After the "o" and before the "i."


----------



## gellio

Like E-RoyTica?

Lol - that is funny. Never heard that one.


----------



## amfortas

gellio said:


> Like E-RoyTica?
> 
> Lol - that is funny. Never heard that one.


Sigh . . . xxxxxxxxxxx


----------



## chesapeake bay

I think the German pronunciation would be something like this: eh Ro ish a


----------



## GreenMamba

There's no "sh" sound. The 'c' is like a 'k.'


----------



## TwoFlutesOneTrumpet

Well, Eroica is the Italian word for heroic so I guess you pronounce it as you see it. There is no magic hidden sounds or silent letters in Italian.


----------



## Pugg

E- ro- i- ca, wity the i sounds like movie.


----------



## gellio

GreenMamba said:


> There's no "sh" sound. The 'c' is like a 'k.'


Exactly. Er-O-E-Ka is the correct way to pronounce it. I rewatched that part of the documentary and that's exactly how he pronounced it. I was incorrect above.


----------



## Ukko

I'm glad you folks got that ironed out. 

E like in 'hey'. ro like fish eggs. i like in hit. ca like in cut. Lean on the eggs.

You're welcome.


----------



## BoggyB

In SAMPA notation: /I"r\@[email protected]/.


----------



## Dim7

Well you need around 50 minutes and really impressive beatboxing skills.


----------



## Kieran

I always pronounce it like the word Heroic, but drop the "H" and add an _a_ at the end...


----------



## gellio

I've been nutso over his symphonies lately. Revisited the 5th, which I haven't listened to in a long time (preferring 6,7, and 9), fell in love with the 4th, and realized how awesome the 2nd is. Beethoven IS the original rock star!


----------



## Wood

gellio said:


> Hi All....
> 
> Got a weird question. How do you all pronounce "Eroica?"
> 
> I've always pronounced it A-ROCHE-A. Recently, I watched a documentary on Beethoven, and the speaker pronounced it EH-ROY-KA. It got me thinking - if one were to pronounce it as a German word, EH-ROY-KA makes more sense than A-ROCHE-A. Thoughts?
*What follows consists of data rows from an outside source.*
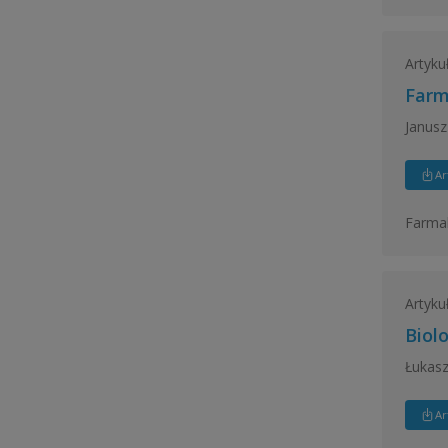
Artyku
Farm
Janusz
Ar
Farmak
Artyku
Biol
Łukasz
Ar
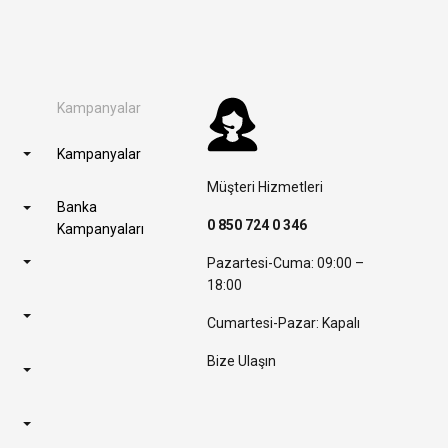
Kampanyalar
Kampanyalar
Müşteri Hizmetleri
Banka
0 850 724 0 346
Kampanyaları
Pazartesi-Cuma: 09:00 –
18:00
Cumartesi-Pazar: Kapalı
Bize Ulaşın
I'm dying to know how you pronounce -ROCHE-

Is it hard, like roach, or soft, the French way, sounding like 'rosh'.

I wonder if anyone pronounces Beethoven like sugar beet?


----------



## gellio

Wood said:


> I'm dying to know how you pronounce -ROCHE-
> 
> Is it hard, like roach, or soft, the French way, sounding like 'rosh'.
> 
> I wonder if anyone pronounces Beethoven like sugar beet?


The French way.....soft...like roooooosh (long o). LOL. I don't know if I was pronouncing it the Italian way or not, LOL.


----------